Saved data entries
★ ★ ★

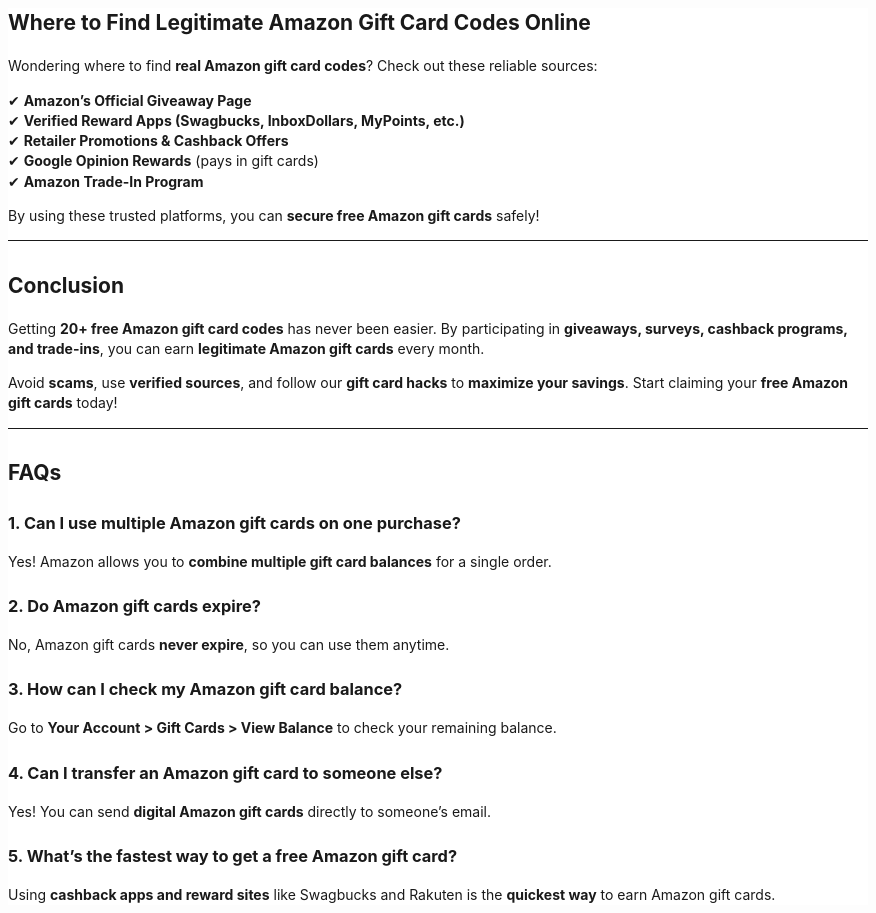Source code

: ## **Where to Find Legitimate Amazon Gift Card Codes Online**  

Wondering where to find **real Amazon gift card codes**? Check out these reliable sources:  

✔ **Amazon’s Official Giveaway Page**  
✔ **Verified Reward Apps (Swagbucks, InboxDollars, MyPoints, etc.)**  
✔ **Retailer Promotions & Cashback Offers**  
✔ **Google Opinion Rewards** (pays in gift cards)  
✔ **Amazon Trade-In Program**  

By using these trusted platforms, you can **secure free Amazon gift cards** safely!  

---

## **Conclusion**  

Getting **20+ free Amazon gift card codes** has never been easier. By participating in **giveaways, surveys, cashback programs, and trade-ins**, you can earn **legitimate Amazon gift cards** every month.  

Avoid **scams**, use **verified sources**, and follow our **gift card hacks** to **maximize your savings**. Start claiming your **free Amazon gift cards** today!  

---

## **FAQs**  

### **1. Can I use multiple Amazon gift cards on one purchase?**  
Yes! Amazon allows you to **combine multiple gift card balances** for a single order.  

### **2. Do Amazon gift cards expire?**  
No, Amazon gift cards **never expire**, so you can use them anytime.  

### **3. How can I check my Amazon gift card balance?**  
Go to **Your Account > Gift Cards > View Balance** to check your remaining balance.  

### **4. Can I transfer an Amazon gift card to someone else?**  
Yes! You can send **digital Amazon gift cards** directly to someone’s email.  

### **5. What’s the fastest way to get a free Amazon gift card?**  
Using **cashback apps and reward sites** like Swagbucks and Rakuten is the **quickest way** to earn Amazon gift cards.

★ ★ ★

Format every line of the entries above as a numbered list, skipping blank lines and leaving the pictures out of the answer.

| WRITTEN SOLUTION |
1. Source code
2. : ## **Where to Find Legitimate Amazon Gift Card Codes Online**  
3. Wondering where to find **real Amazon gift card codes**? Check out these reliable sources:  
4. ✔ **Amazon’s Official Giveaway Page**  
5. ✔ **Verified Reward Apps (Swagbucks, InboxDollars, MyPoints, etc.)**  
6. ✔ **Retailer Promotions & Cashback Offers**  
7. ✔ **Google Opinion Rewards** (pays in gift cards)  
8. ✔ **Amazon Trade-In Program**  
9. By using these trusted platforms, you can **secure free Amazon gift cards** safely!  
10. ---
11. ## **Conclusion**  
12. Getting **20+ free Amazon gift card codes** has never been easier. By participating in **giveaways, surveys, cashback programs, and trade-ins**, you can earn **legitimate Amazon gift cards** every month.  
13. Avoid **scams**, use **verified sources**, and follow our **gift card hacks** to **maximize your savings**. Start claiming your **free Amazon gift cards** today!  
14. ---
15. ## **FAQs**  
16. ### **1. Can I use multiple Amazon gift cards on one purchase?**  
17. Yes! Amazon allows you to **combine multiple gift card balances** for a single order.  
18. ### **2. Do Amazon gift cards expire?**  
19. No, Amazon gift cards **never expire**, so you can use them anytime.  
20. ### **3. How can I check my Amazon gift card balance?**  
21. Go to **Your Account > Gift Cards > View Balance** to check your remaining balance.  
22. ### **4. Can I transfer an Amazon gift card to someone else?**  
23. Yes! You can send **digital Amazon gift cards** directly to someone’s email.  
24. ### **5. What’s the fastest way to get a free Amazon gift card?**  
25. Using **cashback apps and reward sites** like Swagbucks and Rakuten is the **quickest way** to earn Amazon gift cards.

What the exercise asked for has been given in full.